A quoi s'est ajouté le scandale des écoutes illégales menées pendant des années par l'ex-fleuron de Murdoch, New of the World, qui a nui à la réputation du groupe tout entier.

"Cette décision est la ratification du fait que l'information et le divertissement suivent des trajectoires différentes qui ne cessent de s'éloigner", a commenté Ken Doctor, un analyste du cabinet de recherche Outsell.

Certains analystes qualifient même certaines enseignes de presse à des "albatros" qui plombent la valeur du groupe.

Si l'édition et la presse représentent un quart des recettes du groupe, les analystes ne leur attribuent que 7% du total de sa valeur, à cause de leur faible croissance et de l'environnement négatif pour le secteur.

Ken Doctor estime qu'une fois la scission achevée, "la réalité cruelle de l'activité presse sera révélée au grand jour. Elle suit le chemin de ses pairs, c'est-à-dire le déclin".

D'après lui, Dow Jones, propriétaire du Wall Street Journal, est une "exception" qui masque les pertes d'autres journaux.

Rupert Murdoch a dit qu'il comptait présider les deux entreprises issues de la scission, insistant sur le fait que le pool information et édition ne serait en aucun cas l'enfant mal aimé de son empire.

Le magnat américano-australien, qui a construit son groupe à partir d'un seul quotidien d'Adélaïde, a répété jeudi sa foi dans l'avenir de l'information en tant que matière rentable: "la réponse, en un mot, c'est le numérique", a-t-il dit lors d'une conférence d'analystes.
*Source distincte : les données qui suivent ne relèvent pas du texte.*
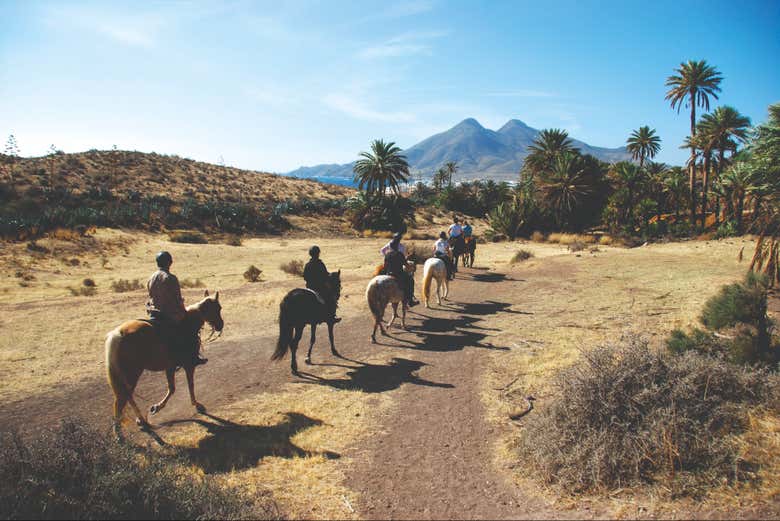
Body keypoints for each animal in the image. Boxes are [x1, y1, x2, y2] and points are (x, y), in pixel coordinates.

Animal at [105, 290, 224, 436]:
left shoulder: (170, 366)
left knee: (127, 397)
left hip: (127, 377)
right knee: (121, 400)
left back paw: (141, 420)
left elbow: (171, 388)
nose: (220, 325)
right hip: (132, 375)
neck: (188, 324)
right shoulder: (189, 365)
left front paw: (156, 407)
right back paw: (120, 432)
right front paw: (196, 404)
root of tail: (117, 334)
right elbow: (190, 385)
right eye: (218, 308)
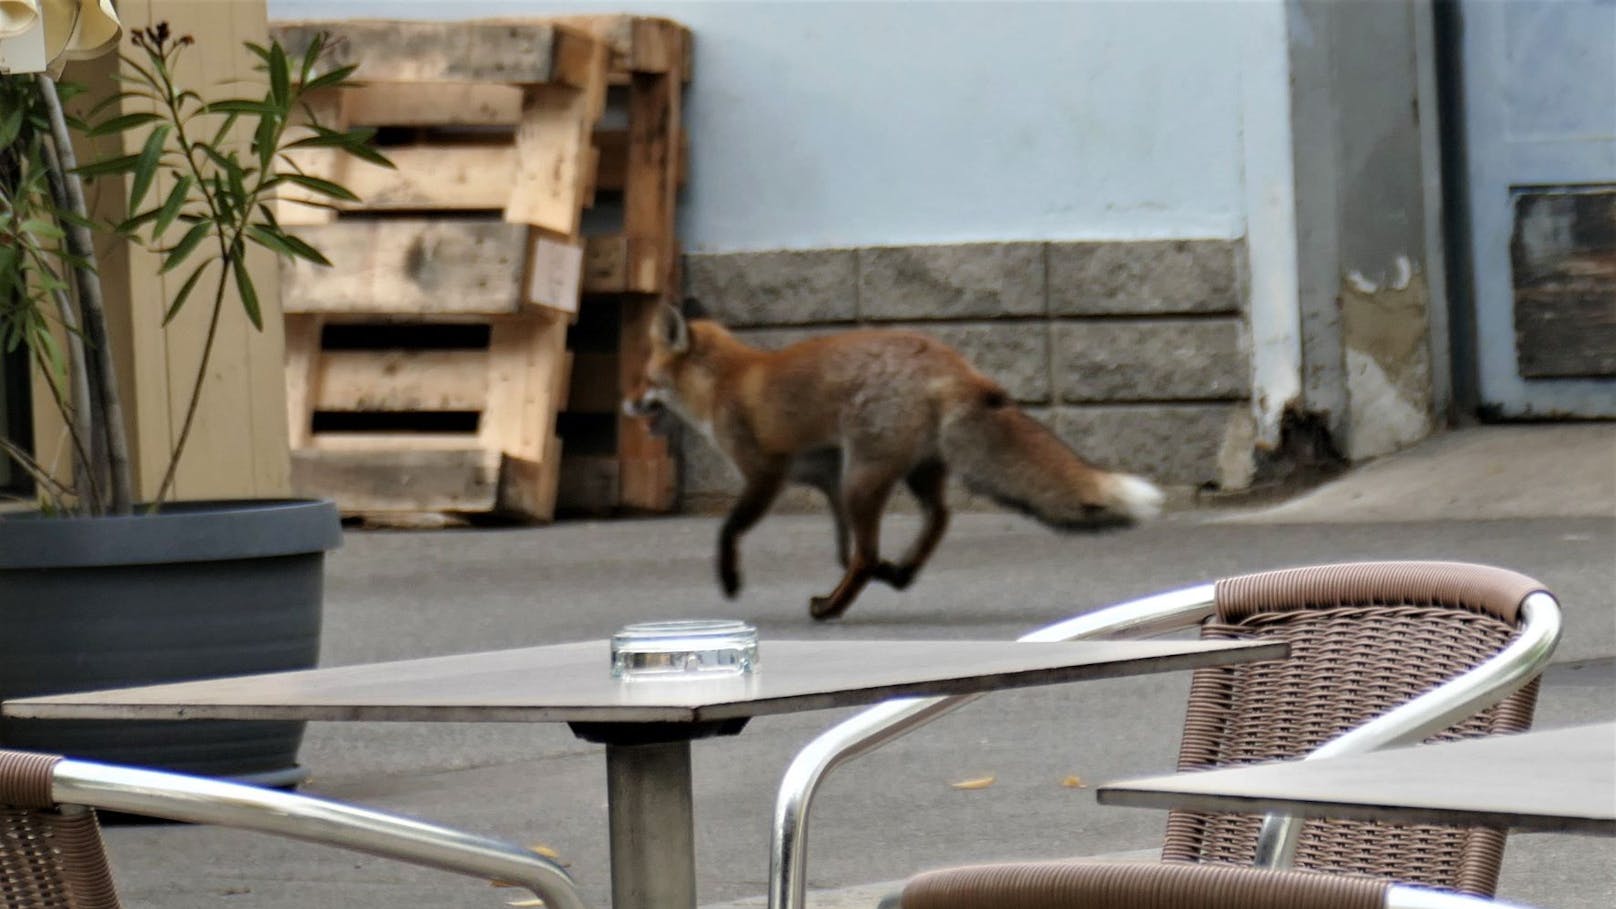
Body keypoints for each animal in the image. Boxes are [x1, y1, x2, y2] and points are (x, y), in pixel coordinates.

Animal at [617, 300, 1163, 617]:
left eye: (646, 379)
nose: (627, 404)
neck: (726, 384)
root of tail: (952, 362)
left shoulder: (766, 472)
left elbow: (729, 531)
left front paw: (730, 580)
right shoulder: (828, 481)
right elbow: (845, 550)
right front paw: (890, 570)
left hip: (865, 477)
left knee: (871, 551)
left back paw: (832, 608)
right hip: (903, 473)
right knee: (936, 519)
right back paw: (899, 572)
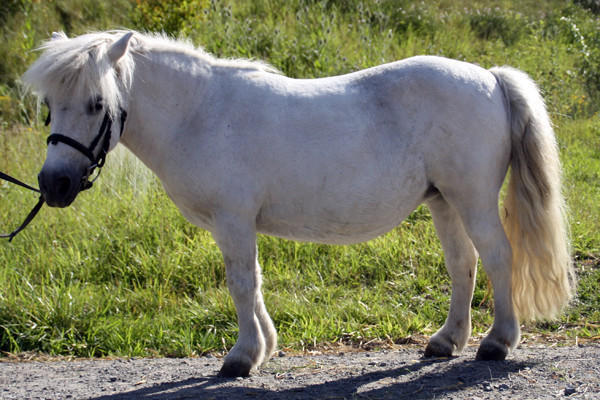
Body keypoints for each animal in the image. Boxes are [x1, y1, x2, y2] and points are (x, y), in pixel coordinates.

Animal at [23, 32, 576, 378]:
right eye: (50, 105)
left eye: (97, 103)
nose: (54, 184)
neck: (201, 113)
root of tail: (490, 78)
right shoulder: (238, 226)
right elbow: (254, 282)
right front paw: (263, 348)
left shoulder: (233, 221)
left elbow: (241, 284)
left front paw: (242, 357)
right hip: (443, 202)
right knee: (463, 264)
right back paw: (446, 342)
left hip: (472, 200)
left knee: (499, 258)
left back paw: (497, 342)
"Les gens vont payer pour l'information, c'est la matière première qui a le plus de valeur. Le monde est de plus en plus complexe et les gens ont besoin de savoir ce qui se passe", a-t-il argumenté.

Mais pour Richard Greenfield, de BTIG Research, "les perspectives des actifs de publication de News Corp empirent au jour le jour... Surtout en dehors de Dow Jones".

M. Murdoch a affirmé que la scission n'était en aucun cas une réaction au scandale des écoutes en Grande-Bretagne et que ce projet était à l'étude depuis plusieurs années.

Pour l'analyste David Joyce de la maison de courtage Miller Tabak, la scission va aider le numéro deux, Chase Carey, qui va diriger le bras audiovisuel du groupe, à "se focaliser sur les actifs de divertissement et à ne plus être distrait par les retombées du scandale au Royaume-Uni".

Pour lui, Murdoch pourrait décider de sortir les activités d'édition et presse de la cote d'ici 5 ans, et se retrouver lui et sa famille avec le "contrôle total" de ces actifs.

Ken Doctor souligne qu'il reste un certain nombre de questions en suspens sur la scission, notamment quelle unité garderait le nom News Corp et la manière dont la trésorerie serait distribuée.

L'analyste remarque que si tous les journaux font face à la chute des recettes publicitaires, plusieurs fleurons du groupe, comme Times of London/Sunday Times et le New York Post, "sont des gouffres financiers".

Pour redresser la rentabilité de la division d'information, Murdoch doit "circonscrire rapidement les actifs qui perdent de l'argent.